Abstract

Abstract Introduction Women are overrepresented amongst patients with HFpEF, however the underpinning mechanism for this asymmetric distribution is unclear. Pregnancy has been demonstrated to contribute to cardiovascular risk, and represents a potential gender specific risk factor for HFpEF. Purpose To investigate the relationship between parity and severity of HFpEF on invasive haemodynamic and echocardiographic studies. Methods Patients referred for investigation of dyspnoea with exercise right heart catheterisation from 2008–19 were included and classified as HFpEF with an ejection fraction (EF) ≥50% and a resting PCWP ≥15mmHg or exercise PCWP ≥25mmHg.

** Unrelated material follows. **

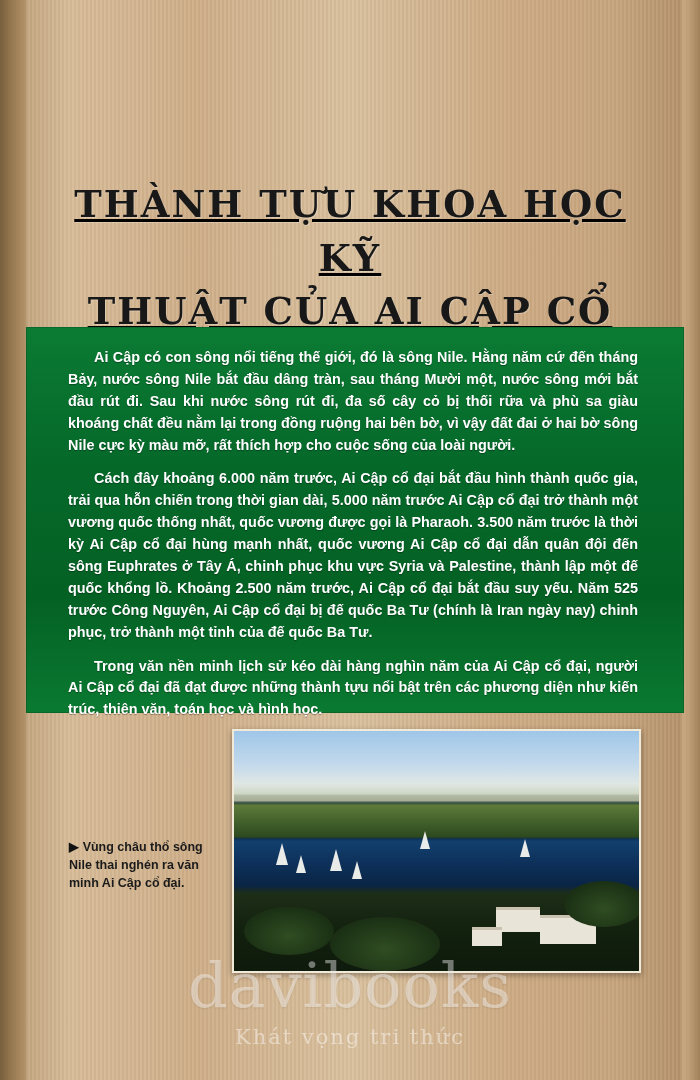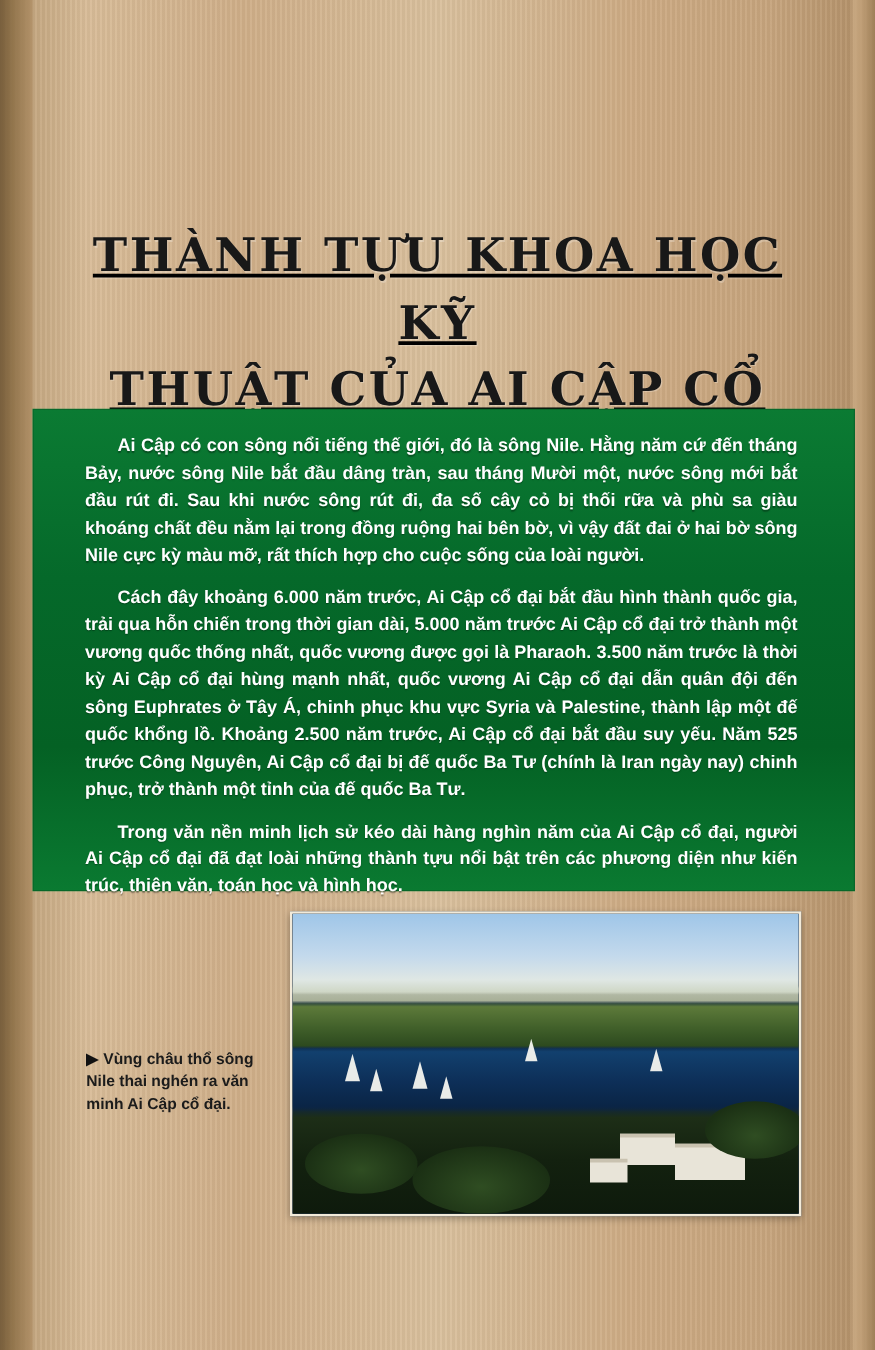"Trong văn nền minh lịch" p.para { text: loài -> được }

All patients underwent detailed haemodynamic and echocardiographic assessment, and an obstetric history including socioeconomic data were obtained using a questionnaire. Results 58 women were included, and categorised as having either 0–2 births, or ≥3 births, dividing the cohort equally. Women with ≥3 births achieved a lower peak exercise workload than those with 0–2 births (46 [31–68] vs. 38 [24–51] W, p=0.04). Women with ≥3 births had a greater rise in pulmonary capillary wedge pressure indexed to workload with exercise (0.5 [0.3–0.8] vs. 0.3 [0.2–0.5] mmHg/W, p=0.03), paralleled by a greater rise in right atrial pressure (10 [8–12] vs. 7 [3–11] mmHg, p=0.01), pictured. Pulmonary vascular resistance was also higher in women with ≥3 births (1.9 [1.6–2.4] vs. 1.6 [1.4–1.9] mmHg/L/min rest, p=0.046, and 1.9 [2.4–2.4] vs. 1.4 [1–1.8] mmHg/L/min exercise, p=0.024). Left ventricular ejection fraction was lower at rest (60 [57–61] vs. 63 [60–66] %, p=0.008) and during exercise (65 [62–67] vs. 68 [66–70] %, p=0.038) in women with higher parity. Otherwise, echocardiographic parameters did not differ according to parity. There were no significant differences between parity groups in baseline characteristics, including age, body mass index, systemic blood pressure, natriuretic peptides or dyspnea class. Similarly, comorbidities and socioeconomic status did not differ. Conclusion(s) Higher parity is associated with impairments in multiple physiologic parameters of HFpEF severity in women, including diastolic reserve, pulmonary vascular resistance, and systolic function. This may indicate a role for pregnancy in the development of HFpEF, and suggests that multiparous women should be targeted for intensification of preventative measures for HFpEF.